High Level Functions

In the rest of this document the names, Series and DataFrame, refer to the familiar pandas object types.

As shown above, the library may be used together with pandas, and contains four high level functions (match_strings, match_most_similar, group_similar_strings, and compute_pairwise_similarities) that can be used directly, and one class (StringGrouper) that allows for a more interactive approach.

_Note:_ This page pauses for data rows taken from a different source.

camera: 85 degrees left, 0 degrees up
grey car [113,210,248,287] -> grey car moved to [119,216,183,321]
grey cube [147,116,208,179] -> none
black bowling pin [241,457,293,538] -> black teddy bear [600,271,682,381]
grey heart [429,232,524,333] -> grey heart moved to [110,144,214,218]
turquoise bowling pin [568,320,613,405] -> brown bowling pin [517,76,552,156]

The permitted calling patterns of the four functions, and their return types, are:

Function	Parameters	`pandas` Return Type
`match_strings`	`(master, **kwargs)`	`DataFrame`
`match_strings`	`(master, duplicates, **kwargs)`	`DataFrame`
`match_strings`	`(master, master_id=id_series, **kwargs)`	`DataFrame`
`match_strings`	`(master, duplicates, master_id, duplicates_id, **kwargs)`	`DataFrame`
`match_most_similar`	`(master, duplicates, **kwargs)`	`Series` (if kwarg `ignore_index=True`) otherwise `DataFrame` (default)
`match_most_similar`	`(master, duplicates, master_id, duplicates_id, **kwargs)`	`DataFrame`
`group_similar_strings`	`(strings_to_group, **kwargs)`	`Series` (if kwarg `ignore_index=True`) otherwise `DataFrame` (default)
`group_similar_strings`	`(strings_to_group, strings_id, **kwargs)`	`DataFrame`
`compute_pairwise_similarities`	`(string_series_1, string_series_2, **kwargs)`	`Series`

Generic Parameters

Name	Description
`master`	A `Series` of strings to be matched with themselves (or with those in `duplicates`).
`duplicates`	A `Series` of strings to be matched with those of `master`.
`master_id` (or `id_series`)	A `Series` of IDs corresponding to the strings in `master`.
`duplicates_id`	A `Series` of IDs corresponding to the strings in `duplicates`.
`strings_to_group`	A `Series` of strings to be grouped.
`strings_id`	A `Series` of IDs corresponding to the strings in `strings_to_group`.
`string_series_1(_2)`	A `Series` of strings each of which is to be compared with its corresponding string in `string_series_2(_1)`.
`kwargs`**	Keyword arguments (see below).

StringGrouper Class

The above-mentioned functions are all build using the StringGrouper class. This class can be used for more each of the high-level functions listed above also has a StringGrouper method counterpart of the same name and parameters. Calling such a method of any instance of StringGrouper will not rebuild the instance's underlying corpus to make string-comparisons but rather use it to perform the string-comparisons.
The input Series to the method (master, duplicates, and so on) will thus be encoded, or transformed, into tf-idf matrices, using this corpus. See StringGrouper for further details.